O Segredo do Benjamim


Benjamim 6


6

O silêncio triste em que estava mergulhado foi de repente quebrado por uma pergunta mordaz do governador:
- “E agora, que hei-de eu fazer ao vosso fora da Lei?”

Fora da Lei… esta frase soube-me a fel. Na catequese da sinagoga eu bem aprendia o que era a Lei: um conjunto pesado de normas, preceitos e proibições que sufocavam as nossas vidas e nos colocava todos os dias sob o olhar minucioso de um deus que nos metia medo porque, na verdade, era um deus apaixonado pela sua Lei, não por nós.

Jesus não era um fora da Lei! Eu conhecera-o e escutara-o em Cafarnaum. Jesus era o profeta de um Deus sem Lei, sem imposições nem castigos. Um Deus cuja vontade se propõe, não se impõe, porque é Amor. Um Deus em nome do qual não se pode dizer: “Faz isto!
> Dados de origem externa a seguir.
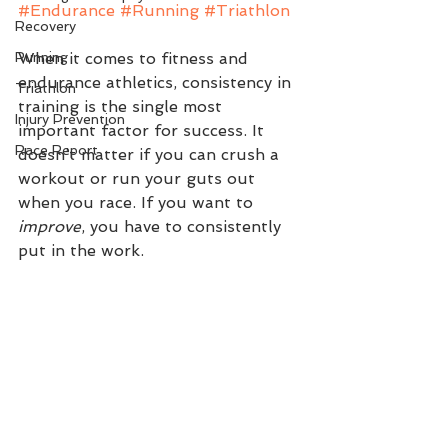
#Endurance
#Running
#Triathlon
Recovery
Running
When it comes to fitness and 
endurance athletics, consistency in 
Triathlon
training is the single most 
Injury Prevention
important factor for success. It 
Race Report
doesn’t matter if you can crush a 
workout or run your guts out 
when you race. If you want to 
improve
, you have to consistently 
put in the work. 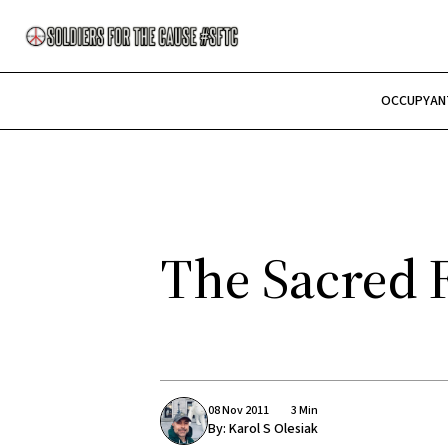
OCCUPY
AN
The Sacred 
08 Nov 2011
3 Min
By:
Karol S Olesiak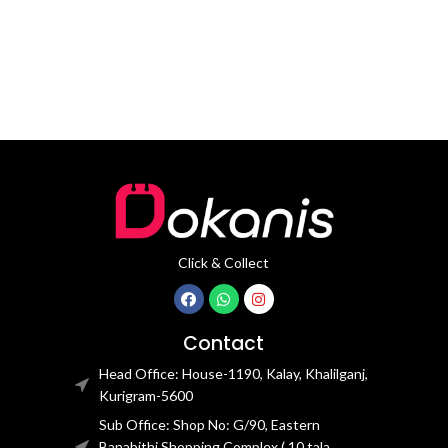
movement
Click & Collect
Contact
Head Office: House-1190, Kalay, Khalilganj,
Kurigram-5600
Sub Office: Shop No: G/90, Eastern
Banabithi Shopping Complex ( 10 tala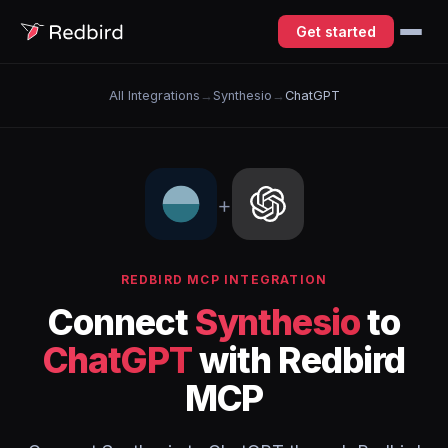
Get started
All Integrations
→
Synthesio
→
ChatGPT
+
REDBIRD MCP INTEGRATION
Connect
Synthesio
to
ChatGPT
with Redbird
MCP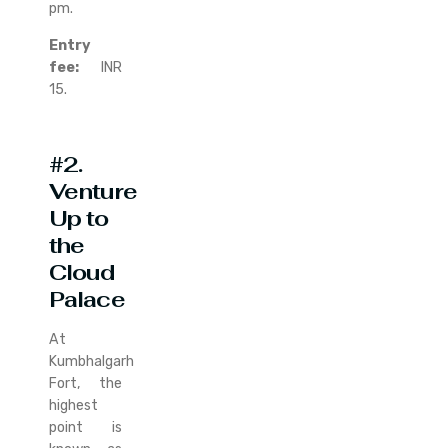
pm.
Entry
fee:
INR
15.
#2.
Venture
Up to
the
Cloud
Palace
At
Kumbhalgarh
Fort, the
highest
point is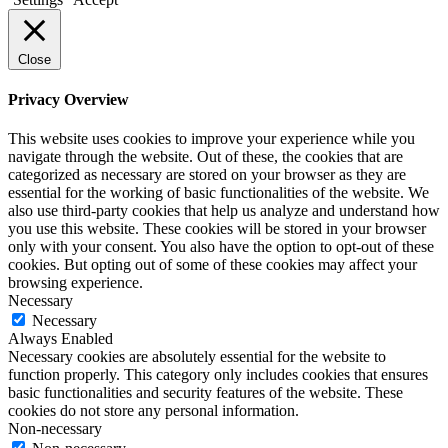
Close
Privacy Overview
This website uses cookies to improve your experience while you
navigate through the website. Out of these, the cookies that are
categorized as necessary are stored on your browser as they are
essential for the working of basic functionalities of the website. We
also use third-party cookies that help us analyze and understand how
you use this website. These cookies will be stored in your browser
only with your consent. You also have the option to opt-out of these
cookies. But opting out of some of these cookies may affect your
browsing experience.
Necessary
Necessary
Always Enabled
Necessary cookies are absolutely essential for the website to
function properly. This category only includes cookies that ensures
basic functionalities and security features of the website. These
cookies do not store any personal information.
Non-necessary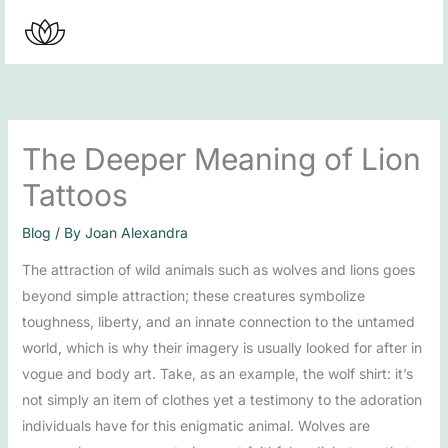
Skip
to
content
The Deeper Meaning of Lion
Tattoos
Blog
/ By
Joan Alexandra
The attraction of wild animals such as wolves and lions goes
beyond simple attraction; these creatures symbolize
toughness, liberty, and an innate connection to the untamed
world, which is why their imagery is usually looked for after in
vogue and body art. Take, as an example, the wolf shirt: it’s
not simply an item of clothes yet a testimony to the adoration
individuals have for this enigmatic animal. Wolves are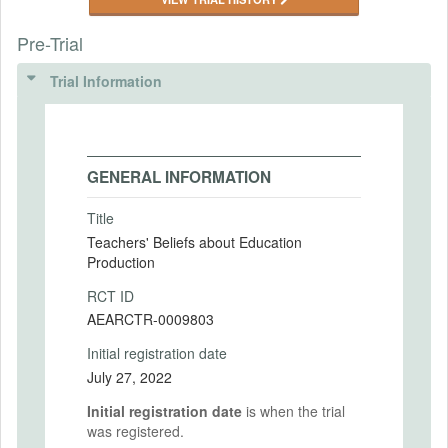
Pre-Trial
Trial Information
GENERAL INFORMATION
Title
Teachers' Beliefs about Education
Production
RCT ID
AEARCTR-0009803
Initial registration date
July 27, 2022
Initial registration date
is when the trial
was registered.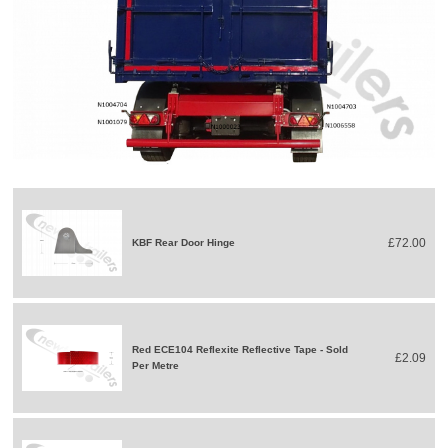
£72.00
KBF Rear Door Hinge
Red ECE104 Reflexite Reflective Tape - Sold
£2.09
Per Metre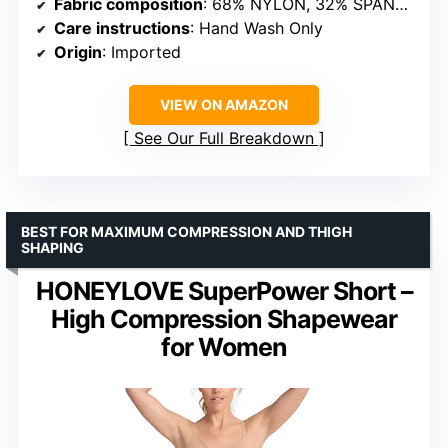
Fabric composition
: 68% NYLON, 32% SPANDEX
Care instructions
: Hand Wash Only
Origin
: Imported
VIEW ON AMAZON
See Our Full Breakdown
BEST FOR MAXIMUM COMPRESSION AND THIGH
SHAPING
HONEYLOVE SuperPower Short –
High Compression Shapewear
for Women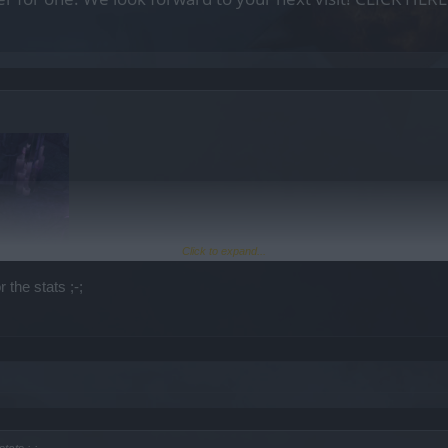
Click to expand...
 the stats ;-;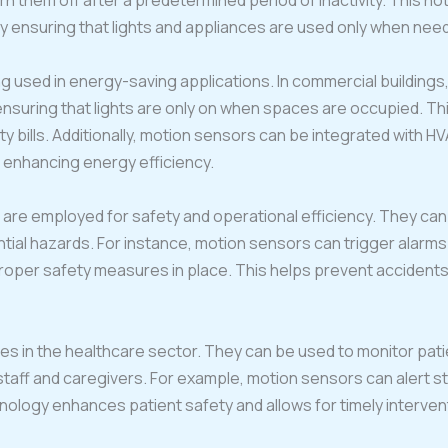
 them off after a predetermined period of inactivity. This n
y ensuring that lights and appliances are used only when nee
 used in energy-saving applications. In commercial buildings, t
uring that lights are only on when spaces are occupied. This
ty bills. Additionally, motion sensors can be integrated with 
 enhancing energy efficiency.
rs are employed for safety and operational efficiency. They c
ial hazards. For instance, motion sensors can trigger alarms
 proper safety measures in place. This helps prevent acciden
es in the healthcare sector. They can be used to monitor pat
r staff and caregivers. For example, motion sensors can alert sta
nology enhances patient safety and allows for timely interve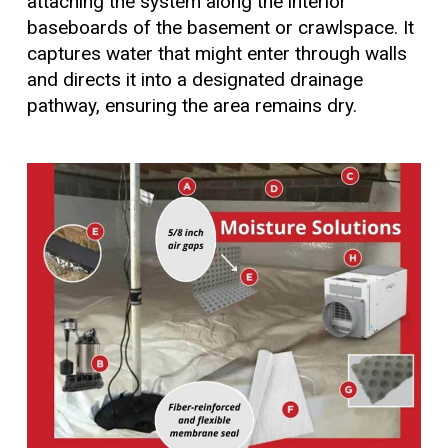
attaching the system along the interior
baseboards of the basement or crawlspace. It
captures water that might enter through walls
and directs it into a designated drainage
pathway, ensuring the area remains dry.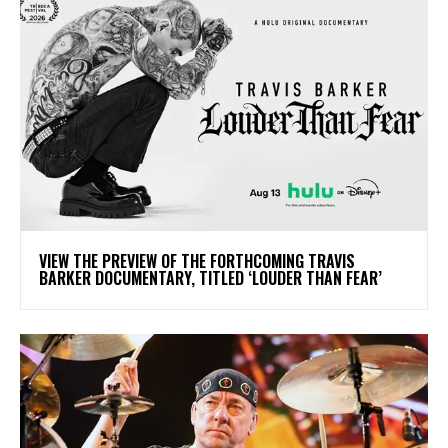
​VIEW THE PREVIEW OF THE FORTHCOMING TRAVIS
BARKER DOCUMENTARY, TITLED ‘LOUDER THAN FEAR’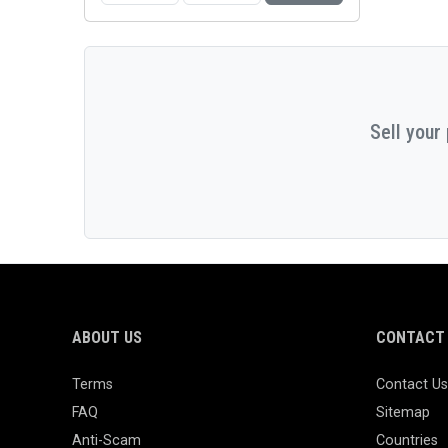
Sell your
ABOUT US
CONTACT 
Terms
Contact Us
FAQ
Sitemap
Anti-Scam
Countries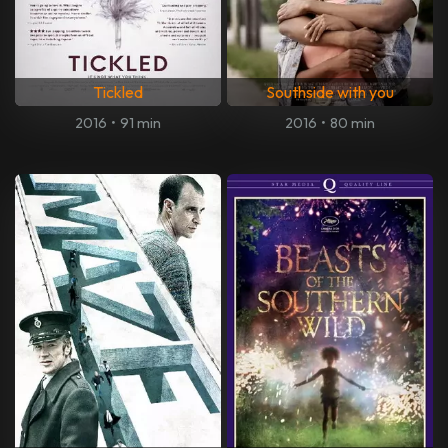
Tickled
Southside with you
2016
•
91 min
2016
•
80 min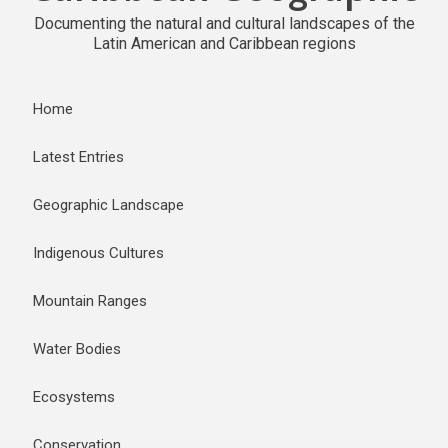
Documenting the natural and cultural landscapes of the
Latin American and Caribbean regions
Home
Latest Entries
Geographic Landscape
Indigenous Cultures
Mountain Ranges
Water Bodies
Ecosystems
Conservation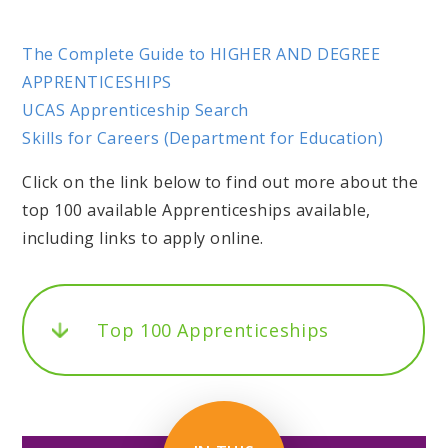
The Complete Guide to HIGHER AND DEGREE
APPRENTICESHIPS
UCAS Apprenticeship Search
Skills for Careers (Department for Education)
Click on the link below to find out more about the
top 100 available Apprenticeships available,
including links to apply online.
Top 100 Apprenticeships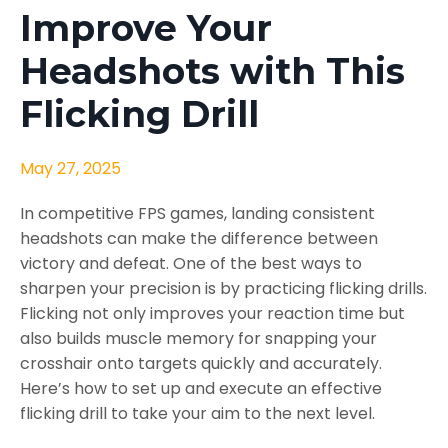
Improve Your
Headshots with This
Flicking Drill
May 27, 2025
In competitive FPS games, landing consistent
headshots can make the difference between
victory and defeat. One of the best ways to
sharpen your precision is by practicing flicking drills.
Flicking not only improves your reaction time but
also builds muscle memory for snapping your
crosshair onto targets quickly and accurately.
Here’s how to set up and execute an effective
flicking drill to take your aim to the next level.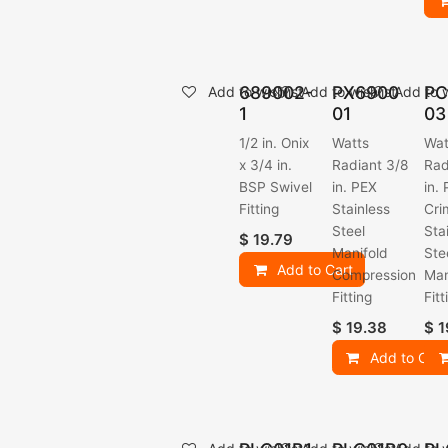
689002-
PX6900
PC
Add to wishlist
Add to wishlist
Add to w
1
01
03
1/2 in. Onix
Watts
Wat
x 3/4 in.
Radiant 3/8
Rad
BSP Swivel
in. PEX
in.
Fitting
Stainless
Cri
Steel
Sta
$
19.79
Manifold
Ste
Add to Cart
Compression
Man
Fitting
Fitt
$
19.38
$
1
Add to Cart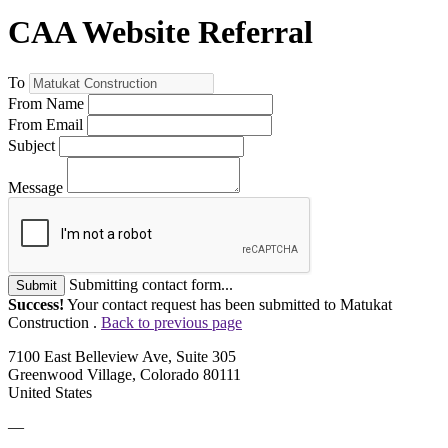
CAA Website Referral
To
From Name
From Email
Subject
Message
Submitting contact form...
Submit
Success!
Your contact request has been submitted to Matukat
Construction .
Back to previous page
7100 East Belleview Ave, Suite 305
Greenwood Village, Colorado 80111
United States
—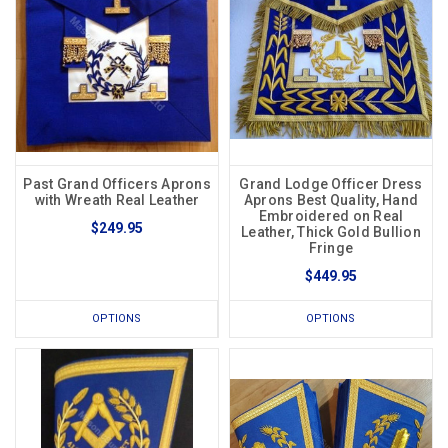
Past Grand Officers Aprons
Grand Lodge Officer Dress
with Wreath Real Leather
Aprons Best Quality, Hand
Embroidered on Real
$249.95
Leather, Thick Gold Bullion
Fringe
$449.95
OPTIONS
OPTIONS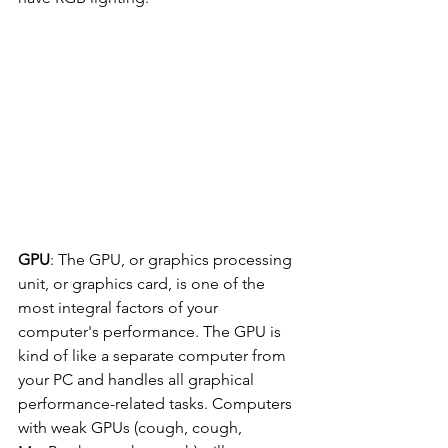
GPU
: The GPU, or graphics processing 
unit, or graphics card, is one of the 
most integral factors of your 
computer's performance. The GPU is 
kind of like a separate computer from 
your PC and handles all graphical 
performance-related tasks. Computers 
with weak GPUs (cough, cough, 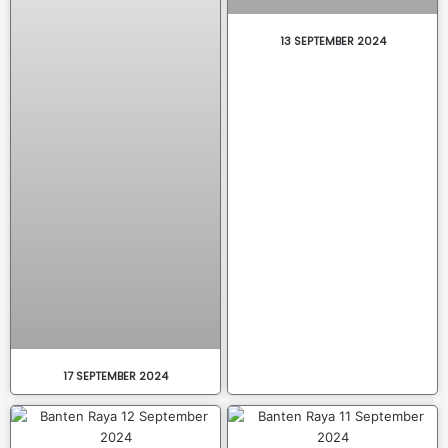
13 SEPTEMBER 2024
17 SEPTEMBER 2024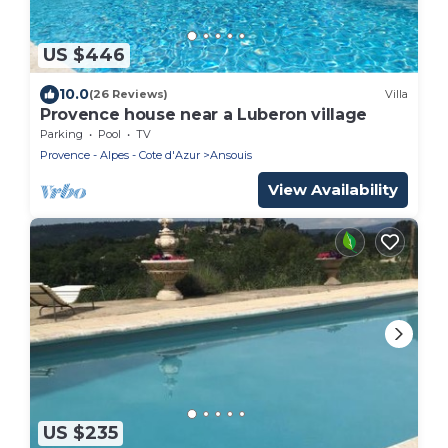
US $446
10.0
(26 Reviews)
Villa
Provence house near a Luberon village
Parking
Pool
TV
Provence - Alpes - Cote d'Azur
Ansouis
View Availability
US $235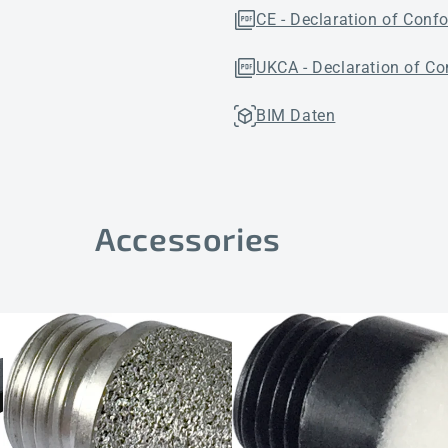
CE - Declaration of Conf
UKCA - Declaration of Co
BIM Daten
Accessories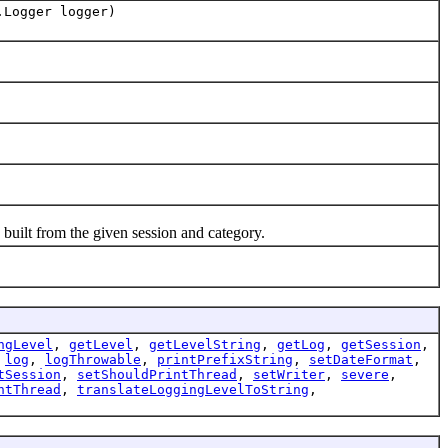
.Logger logger)
ilt from the given session and category.
ngLevel
,
getLevel
,
getLevelString
,
getLog
,
getSession
,
,
log
,
logThrowable
,
printPrefixString
,
setDateFormat
,
tSession
,
setShouldPrintThread
,
setWriter
,
severe
,
ntThread
,
translateLoggingLevelToString
,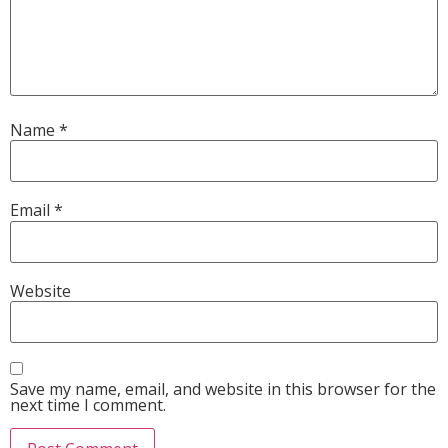
Name
*
Email
*
Website
Save my name, email, and website in this browser for the
next time I comment.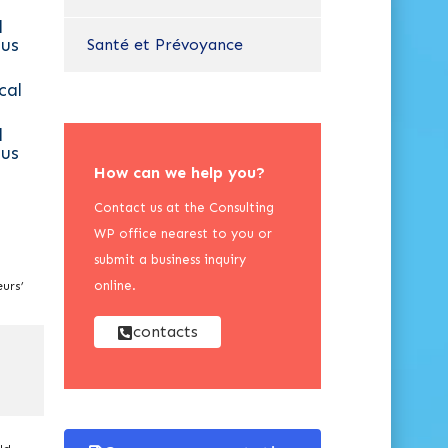
l
us
Santé et Prévoyance
cal
l
us
How can we help you?
Contact us at the Consulting
WP office nearest to you or
submit a business inquiry
online.
urs’
contacts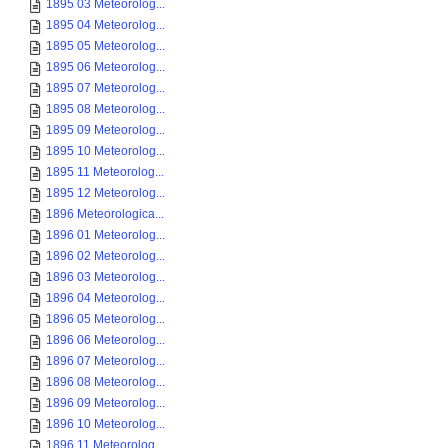
1895 03 Meteorolog...
1895 04 Meteorolog...
1895 05 Meteorolog...
1895 06 Meteorolog...
1895 07 Meteorolog...
1895 08 Meteorolog...
1895 09 Meteorolog...
1895 10 Meteorolog...
1895 11 Meteorolog...
1895 12 Meteorolog...
1896 Meteorologica...
1896 01 Meteorolog...
1896 02 Meteorolog...
1896 03 Meteorolog...
1896 04 Meteorolog...
1896 05 Meteorolog...
1896 06 Meteorolog...
1896 07 Meteorolog...
1896 08 Meteorolog...
1896 09 Meteorolog...
1896 10 Meteorolog...
1896 11 Meteorolog...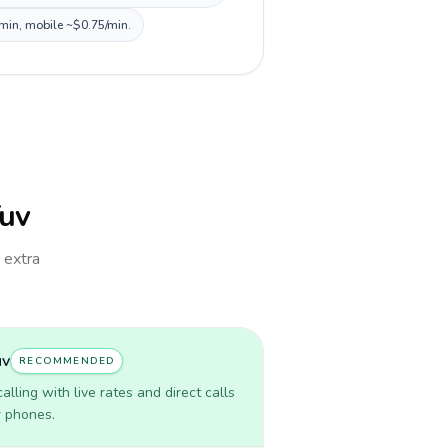
/min, mobile ~$0.75/min.
Tuv
h extra
uv
RECOMMENDED
lling with live rates and direct calls
r phones.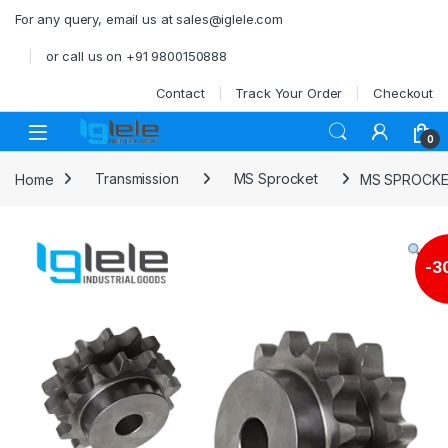
Skip to navigation
Skip to content
For any query, email us at sales@iglele.com
or call us on +91 9800150888
Contact
Track Your Order
Checkout
Open
0
Home
Transmission
MS Sprocket
MS SPROCKE
-
3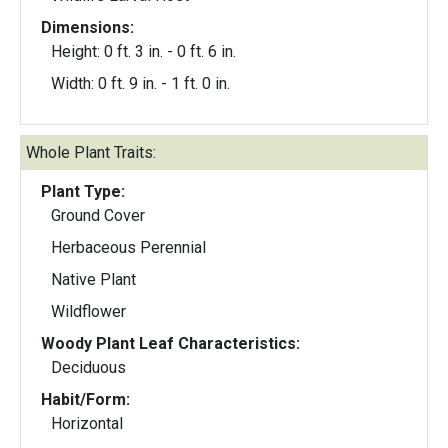
Dimensions:
Height: 0 ft. 3 in. - 0 ft. 6 in.
Width: 0 ft. 9 in. - 1 ft. 0 in.
Whole Plant Traits:
Plant Type:
Ground Cover
Herbaceous Perennial
Native Plant
Wildflower
Woody Plant Leaf Characteristics:
Deciduous
Habit/Form:
Horizontal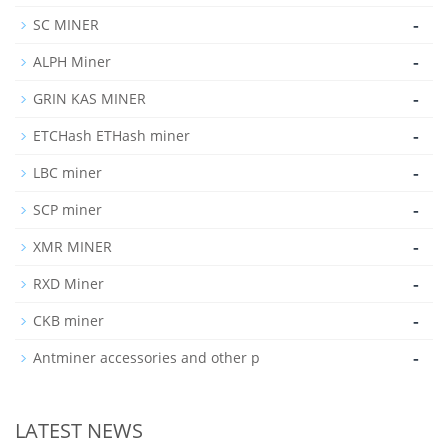
-
SC MINER
-
ALPH Miner
-
GRIN KAS MINER
-
ETCHash ETHash miner
-
LBC miner
-
SCP miner
-
XMR MINER
-
RXD Miner
-
CKB miner
-
Antminer accessories and other p
LATEST NEWS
Estás proibido de fazer aquilo…”, mas antes: “Feliz és tu se acolheres esta proposta… bem aventurados os que caminham pelos caminhos de Vida Nova que se rasgam nos corações que se deixam encontrar pelo rosto benevolente de Deus!”

Mas parece que ninguém estava disponível a perceber isto… Sobretudo os que se alimentavam à custa da imposição da Lei e com ela justificavam todas as suas injustiças e opressões. De repente, os fariseus que estavam no meio da multidão começaram a gritar:
- “É réu de morte! Crucifica-o! Anda a desviar o povo da sua Lei e a revoltá-lo contra César. Crucifica-o!”

E, em segundos, a multidão gritava em coro: “Crucifica-o! Crucifica-o!” com o mesmo entusiasmo com que no dia anterior gritara: “Hossana! Hossana! Bendito o que vem…”

O meu tio Pedro ficou como uma estátua, de olhar pregado em Jesus, e dos seus lábios desprendiam-se quase inaudíveis palavras:
- “Não… a cruz, não! Por favor, crucificá-lo, não…”

Começou a chorar como uma criança e saiu dali a correr, sem sequer se preocupar em deixar-me sozinho. Vi-o desaparecer no meio do povo, e senti medo. Estava sozinho no meio de uma multidão de cegos e duros de coração, e nem conseguia chorar, nem mexer-me, nem queixar-me… A certeza de que iam matar Jesus paralisava-me todos os movimentos. E novamente com um só gesto, Pilatos silenciou a multidão.

Nesse momento, Jesus levantou outra vez a cabeça e olhou os rostos incontáveis que tinha ao fundo da escadaria. De um salto subi para cima do rebordo de uma coluna onde ele me pudesse ver. Com o salto chamei-lhe a atenção, e ele conheceu-me. Senti-o! Não sorriu, não falou, mas deteve os olhos nos meus e amou-me por dentro. Eu sei; senti-o! E eu, mal encarei de frente o seu rosto, recomecei a soluçar porque nunca o tinha visto tão triste. Mas não deixei de o fixar nos olhos. Queria dizer-lhe com o olhar que eu era mais forte que o meu tio Pedro, que eu não tinha ido embora nem estava desiludido com ele. Estava desiludido com os seus discípulos, com o meu povo e com os meus chefes. Esses sim, tinham-me desiludido, mas não Jesus. Queria dizer-lhe com o olhar que o amava, e que se eu fosse grande seria o mais corajoso e fiel dos seus discípulos, o primeiro a dar a vida, o último a abandoná-lo. Queria que ele entendesse que eu gostava de ser muito forte para derrotar a multidão, matar os soldados e levá-lo para minha casa onde lhe trataria das feridas.

E sei que ele entendeu. Foi longo o nosso olhar, e foi profundo o nosso encontro.

Até que a voz podre da injustiça falou mais alto:
- “Seja crucificado!”

E os soldados empurraram Jesus para o interior do átrio do palácio do governador romano, ao som do alarido vazio da multidão e dos risos envenenados dos sumo-sacerdotes, fariseus e doutores da Lei.